Below is an example that shows the subset selection process is simplified by just calling a data loader in supervised learning setting,
dss_args = dict(model=model,
loss=criterion_nored,
eta=0.01,
num_classes=10,
num_epochs=300,
device='cuda',
fraction=0.1,
select_every=20,
kappa=0,
linear_layer=False,
selection_type='SL',
greedy='Stochastic')
dss_args = DotMap(dss_args)
dataloader = GLISTERDataLoader(trainloader, valloader, dss_args, logger,
batch_size=20,
shuffle=True,
pin_memory=False)
for epoch in range(num_epochs):
for _, (inputs, targets, weights) in enumerate(dataloader):
"""
Standard PyTorch training loop using weighted loss
Our training loop differs from the standard PyTorch training loop in that along with
data samples and their associated target labels; we also have additional sample weight
information from the subset data loader, which can be used to calculate the weighted
loss for gradient descent. We can calculate the weighted loss by using default PyTorch
loss functions with no reduction as follows:
"""
# Convert inputs, targets, and weights to the required device
inputs = inputs.to(self.cfg.train_args.device)

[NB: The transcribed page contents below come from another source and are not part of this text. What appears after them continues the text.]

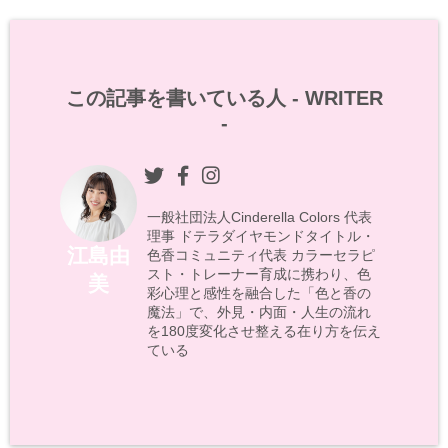
この記事を書いている人 -
WRITER
-
一般社団法人Cinderella Colors 代表
理事 ドテラダイヤモンドタイトル・
江島由
色香コミュニティ代表 カラーセラピ
スト・トレーナー育成に携わり、色
美
彩心理と感性を融合した「色と香の
魔法」で、外見・内面・人生の流れ
を180度変化させ整える在り方を伝え
ている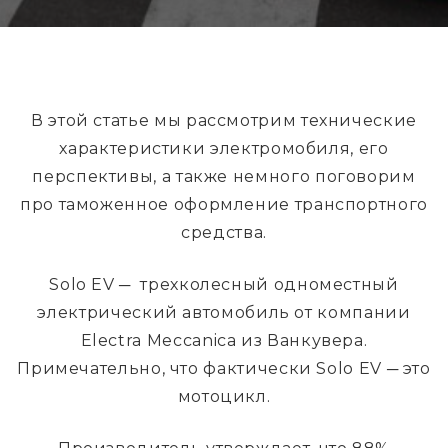
В этой статье мы рассмотрим технические
характеристики электромобиля, его
перспективы, а также немного поговорим
про таможенное оформление транспортного
средства.
Solo EV ─ трехколесный одноместный
электрический автомобиль от компании
Electra Meccanica из Ванкувера.
Примечательно, что фактически Solo EV ─ это
мотоцикл.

targets = targets.to(self.cfg.train_args.device, non_blocking=True)
weights = weights.to(self.cfg.train_args.device)
# Zero the optimizer gradients to prevent gradient accumulation
optimizer.zero_grad()
#Model forward pass over the inputs
outputs = model(inputs)
# Get individual sample losses with no reduction
losses = criterion_nored(outputs, targets)
# Get weighted loss by a dotproduct of the losses vector with sample weights
loss = torch.dot(losses, weights / (weights.sum()))
# Do backprop on the weighted loss
loss.backward()
# Step the model based on the gradient values
optimizer.step()
In our current version, we deployed subset selection data loaders in supervised learning and semi-supervised learning settings.